I did not expect to cram so many things into our time in Bonavista.  Yet, here I sit, tired out by a day that I thought was going to be a lot easier.

We woke up this morning to fresh partridge berry pancakes at our Air BnB and what we thought were going to be some quick stops along the road to Gander.  The first was the Ryan Premises, which is a National Historic site that goes over not only the history of Bonavista, but the history of fishing in Newfoundland, the history of seal hunting, and a museum for the town.  I went in not expecting much from what I thought was a small-town museum, but oh my goodness, was I wrong.  They had a giant magnetic board game depicting how a journey across the Atlantic might work, displays that were good looking and informative, different buildings to look at and a souvenir shop with adorable puffin merchandise.  This might have been the best small-town museum I’ve ever been in.

Next stop in town was Ye Matthew, a recreation of the wooden ship that John Cabot took across the Atlantic when he discovered Newfoundland.  While the Ryan Premises fit into the Canada 150 deal where everything is free, the Matthew was $7.25 a pop, which was… fine.  I’m not sure if it was too highly priced because we’ve been doing free all summer, or if it was just the right price, but it was a nice exhibit, with lots of information about Cabot, his expedition, and a video of Queen Elizabeth coming to Bonavista to commemorate the 500th year since Cabot discovered Newfoundland.  Right near the harbour where, if we were doing a whale and puffin tour, we could easily catch a boat.

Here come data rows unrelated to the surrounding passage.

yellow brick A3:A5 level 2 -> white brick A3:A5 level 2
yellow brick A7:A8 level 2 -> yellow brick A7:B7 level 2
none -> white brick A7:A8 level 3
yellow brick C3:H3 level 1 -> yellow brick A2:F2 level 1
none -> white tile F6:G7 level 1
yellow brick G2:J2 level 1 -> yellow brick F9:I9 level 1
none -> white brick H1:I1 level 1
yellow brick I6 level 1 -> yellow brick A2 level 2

Our whale and puffin experiences would be coming, though.

The Bonavista lighthouse had been near the top of the list of things to see on our trip to the east, due to its scenic location and the seabirds that circle it.  Before we even got there, we started to see the puffs of water that come from a whale’s spout.  We pulled over and saw about a dozen whales moving between the rocks, feeding on the fish in the area.  Even though we had the close encounter a few days ago in St. John’s, we still stood there for about a half hour, watching them come in and out of the water.  As we then made our way towards the lighthouse, we saw swarms of little black birds and realized they were PUFFINS!!!  They were flying up towards the lighthouse and hanging around the nearby rocks and generally being awkward and adorable.  So, that was another half hour of watching animals and taking pictures.  The lighthouse, which was beautiful, ended up being a bit of an afterthought.

Our next stop was the Dungeon Provincial Park, which is literally just a gravel road that leads towards a near sea cave that cuts into the rocks.  Totally worth a stop, especially if you’re on the way to the “Root Cellar Capital of the World”, Elliston, which was home to…


As amazing and adorable as the puffins were all over a rock that was just off shore.  Close enough that, with a decent zoom or binoculars, you could get some amazing views, but that you’d still see them interacting in their chubby little way regardless.  We even got lucky enough to have two puffins leave that rock and land within an arm’s length of us – we literally could have grabbed them, they were so close.  Again, a good half hour just snapping shots of puffins.

So, by the time we were done with Bonavista, the whales, the lighthouse, and the puffins, we were behind the “schedule” we thought we’d be on for the day.  Our final destination was Gander for the evening, and we’d make one more stop along the way in Terra Nova to drive up to the Blue Hill Lookout and get a view of the park, before finally making it to Gander.

So, long day, but one of the better ones.  Just puffined out!